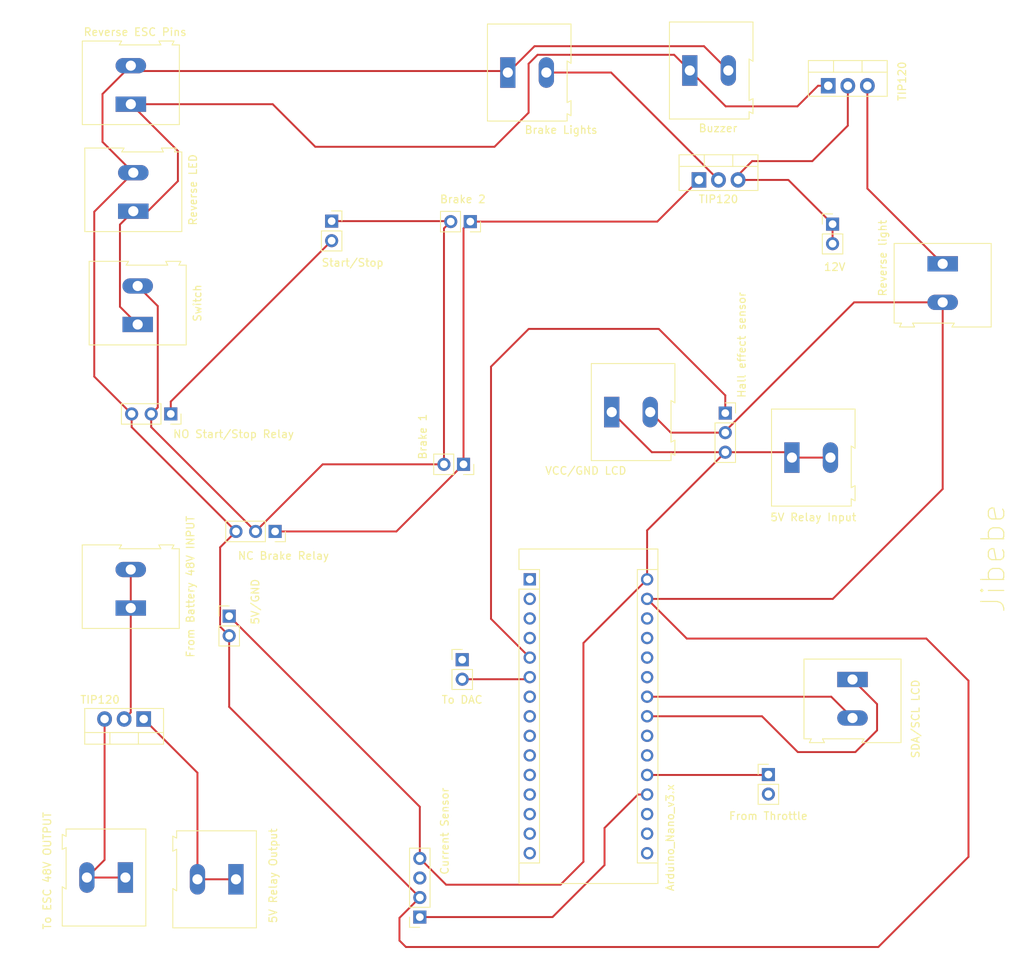
<source format=kicad_pcb>
(kicad_pcb (version 20211014) (generator pcbnew)

  (general
    (thickness 1.6)
  )

  (paper "A4")
  (layers
    (0 "F.Cu" signal)
    (31 "B.Cu" signal)
    (32 "B.Adhes" user "B.Adhesive")
    (33 "F.Adhes" user "F.Adhesive")
    (34 "B.Paste" user)
    (35 "F.Paste" user)
    (36 "B.SilkS" user "B.Silkscreen")
    (37 "F.SilkS" user "F.Silkscreen")
    (38 "B.Mask" user)
    (39 "F.Mask" user)
    (40 "Dwgs.User" user "User.Drawings")
    (41 "Cmts.User" user "User.Comments")
    (42 "Eco1.User" user "User.Eco1")
    (43 "Eco2.User" user "User.Eco2")
    (44 "Edge.Cuts" user)
    (45 "Margin" user)
    (46 "B.CrtYd" user "B.Courtyard")
    (47 "F.CrtYd" user "F.Courtyard")
    (48 "B.Fab" user)
    (49 "F.Fab" user)
    (50 "User.1" user)
    (51 "User.2" user)
    (52 "User.3" user)
    (53 "User.4" user)
    (54 "User.5" user)
    (55 "User.6" user)
    (56 "User.7" user)
    (57 "User.8" user)
    (58 "User.9" user)
  )

  (setup
    (pad_to_mask_clearance 0)
    (grid_origin 198.12 127)
    (pcbplotparams
      (layerselection 0x00010fc_ffffffff)
      (disableapertmacros false)
      (usegerberextensions false)
      (usegerberattributes true)
      (usegerberadvancedattributes true)
      (creategerberjobfile true)
      (svguseinch false)
      (svgprecision 6)
      (excludeedgelayer true)
      (plotframeref false)
      (viasonmask false)
      (mode 1)
      (useauxorigin false)
      (hpglpennumber 1)
      (hpglpenspeed 20)
      (hpglpendiameter 15.000000)
      (dxfpolygonmode true)
      (dxfimperialunits true)
      (dxfusepcbnewfont true)
      (psnegative false)
      (psa4output false)
      (plotreference true)
      (plotvalue true)
      (plotinvisibletext false)
      (sketchpadsonfab false)
      (subtractmaskfromsilk false)
      (outputformat 1)
      (mirror false)
      (drillshape 1)
      (scaleselection 1)
      (outputdirectory "")
    )
  )

  (net 0 "")
  (net 1 "unconnected-(A1-Pad1)")
  (net 2 "unconnected-(A1-Pad2)")
  (net 3 "unconnected-(A1-Pad3)")
  (net 4 "unconnected-(A1-Pad4)")
  (net 5 "Net-(A1-Pad5)")
  (net 6 "unconnected-(A1-Pad11)")
  (net 7 "unconnected-(A1-Pad12)")
  (net 8 "unconnected-(A1-Pad13)")
  (net 9 "unconnected-(A1-Pad14)")
  (net 10 "unconnected-(A1-Pad16)")
  (net 11 "unconnected-(A1-Pad17)")
  (net 12 "unconnected-(A1-Pad21)")
  (net 13 "unconnected-(A1-Pad22)")
  (net 14 "unconnected-(A1-Pad25)")
  (net 15 "unconnected-(A1-Pad26)")
  (net 16 "unconnected-(A1-Pad27)")
  (net 17 "unconnected-(A1-Pad28)")
  (net 18 "Net-(A1-Pad6)")
  (net 19 "unconnected-(A1-Pad7)")
  (net 20 "unconnected-(A1-Pad8)")
  (net 21 "unconnected-(A1-Pad9)")
  (net 22 "unconnected-(A1-Pad10)")
  (net 23 "unconnected-(A1-Pad15)")
  (net 24 "unconnected-(A1-Pad18)")
  (net 25 "Net-(A1-Pad19)")
  (net 26 "Net-(A1-Pad20)")
  (net 27 "Net-(A1-Pad23)")
  (net 28 "Net-(A1-Pad24)")
  (net 29 "Net-(A1-Pad29)")
  (net 30 "Net-(A1-Pad30)")
  (net 31 "Net-(J15-Pad1)")
  (net 32 "unconnected-(J2-Pad1)")
  (net 33 "Net-(J4-Pad2)")
  (net 34 "Net-(J5-Pad1)")
  (net 35 "Net-(J19-Pad2)")
  (net 36 "Net-(J8-Pad1)")
  (net 37 "unconnected-(J10-Pad2)")
  (net 38 "unconnected-(J12-Pad3)")
  (net 39 "Net-(J13-Pad1)")
  (net 40 "Net-(J16-Pad1)")
  (net 41 "Net-(J18-Pad1)")
  (net 42 "Net-(J22-Pad1)")
  (net 43 "Net-(J23-Pad1)")

  (footprint "TerminalBlock:TerminalBlock_Altech_AK300-2_P5.00mm" (layer "F.Cu") (at 68.98 113.525 90))

  (footprint "Connector_PinSocket_2.54mm:PinSocket_1x02_P2.54mm_Vertical" (layer "F.Cu") (at 95.065 63.285))

  (footprint "TerminalBlock:TerminalBlock_Altech_AK300-2_P5.00mm" (layer "F.Cu") (at 131.435 88.08))

  (footprint "Connector_PinSocket_2.54mm:PinSocket_1x04_P2.54mm_Vertical" (layer "F.Cu") (at 106.515 153.655 180))

  (footprint "TerminalBlock:TerminalBlock_Altech_AK300-2_P5.00mm" (layer "F.Cu") (at 82.64 148.75 180))

  (footprint "TerminalBlock:TerminalBlock_Altech_AK300-2_P5.00mm" (layer "F.Cu") (at 68.285 148.52 180))

  (footprint "TerminalBlock:TerminalBlock_Altech_AK300-2_P5.00mm" (layer "F.Cu") (at 69.31 61.995 90))

  (footprint "Connector_PinSocket_2.54mm:PinSocket_1x02_P2.54mm_Vertical" (layer "F.Cu") (at 113.07 63.345 -90))

  (footprint "Connector_PinSocket_2.54mm:PinSocket_1x03_P2.54mm_Vertical" (layer "F.Cu") (at 87.725 103.58 -90))

  (footprint "Module:Arduino_Nano" (layer "F.Cu") (at 120.79 109.8))

  (footprint "Connector_PinHeader_2.54mm:PinHeader_1x02_P2.54mm_Vertical" (layer "F.Cu") (at 151.78 135.145))

  (footprint "Connector_PinSocket_2.54mm:PinSocket_1x02_P2.54mm_Vertical" (layer "F.Cu") (at 112.19 94.865 -90))

  (footprint "TerminalBlock:TerminalBlock_Altech_AK300-2_P5.00mm" (layer "F.Cu") (at 117.945 43.99))

  (footprint "Package_TO_SOT_THT:TO-220-3_Vertical" (layer "F.Cu") (at 159.55 45.705))

  (footprint "TerminalBlock:TerminalBlock_Altech_AK300-2_P5.00mm" (layer "F.Cu") (at 174.41 68.83 -90))

  (footprint "TerminalBlock:TerminalBlock_Altech_AK300-2_P5.00mm" (layer "F.Cu") (at 141.575 43.725))

  (footprint "TerminalBlock:TerminalBlock_Altech_AK300-2_P5.00mm" (layer "F.Cu") (at 69.88 76.705 90))

  (footprint "Connector_PinHeader_2.54mm:PinHeader_1x02_P2.54mm_Vertical" (layer "F.Cu") (at 160.11 63.675))

  (footprint "Package_TO_SOT_THT:TO-220-3_Vertical" (layer "F.Cu") (at 142.76 57.935))

  (footprint "Connector_PinSocket_2.54mm:PinSocket_1x03_P2.54mm_Vertical" (layer "F.Cu") (at 146.18 88.21))

  (footprint "Package_TO_SOT_THT:TO-220-3_Vertical" (layer "F.Cu") (at 70.66 127.935 180))

  (footprint "Connector_PinHeader_2.54mm:PinHeader_1x02_P2.54mm_Vertical" (layer "F.Cu") (at 81.76 114.58))

  (footprint "TerminalBlock:TerminalBlock_Altech_AK300-2_P5.00mm" (layer "F.Cu") (at 162.7 122.805 -90))

  (footprint "Connector_PinSocket_2.54mm:PinSocket_1x03_P2.54mm_Vertical" (layer "F.Cu")
    (tedit 5A19A429) (tstamp f51b7765-f49d-4cd3-a76e-eb38908d7c9e)
    (at 74.175 88.32 -90)
    (descr "Through hole straight socket strip, 1x03, 2.54mm pitch, single row (from Kicad 4.0.7), script generated")
    (tags "Through hole socket strip THT 1x03 2.54mm single row")
    (property "Sheetfile" "PCBElectric.kicad_sch")
    (property "Sheetname" "")
    (path "/b18046a2-5005-4f1e-a713-909235ac1cf4")
    (attr through_hole)
    (fp_text reference "J8" (at 0 -2.77 90) (layer "F.Fab")
      (effects (font (size 1 1) (thickness 0.15)))
      (tstamp 07f7b79b-8b8c-4762-bf37-e2c07e7ab000)
    )
    (fp_text value "NO Start/Stop Relay" (at 2.62 -8.155) (layer "F.SilkS")
      (effects (font (size 1 1) (thickness 0.15)))
      (tstamp 0240b240-04bd-4d10-b2d0-c2c46bb1dc09)
    )
    (fp_text user "${REFERENCE}" (at 0 2.54) (layer "F.Fab")
      (effects (font (size 1 1) (thickness 0.15)))
      (tstamp ee5566af-7634-4185-8996-efe9b3d950b0)
    )
    (fp_line (start 1.33 1.27) (end 1.33 6.41) (layer "F.SilkS") (width 0.12) (tstamp 04773b2a-6212-4b80-831e-f5bfc9f69c15))
    (fp_line (start -1.33 1.27) (end 1.33 1.27) (layer "F.SilkS") (width 0.12) (tstamp 1a2566b0-fca6-4432-9195-ac3a5228d6e0))
    (fp_line (start -1.33 1.27) (end -1.33 6.41) (layer "F.SilkS") (width 0.12) (tstamp 74543e0c-18b0-49c1-b425-c9315fc34ed7))
    (fp_line (start 0 -1.33) (end 1.33 -1.33) (layer "F.SilkS") (width 0.12) (tstamp 9c259d94-eece-4834-9698-268704ca
... [52835 chars truncated]
</source>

§ Your task
Across the listing above, state how many lines include the word "strip", with nothing but the number in reply.

§ Reply to the exercise
2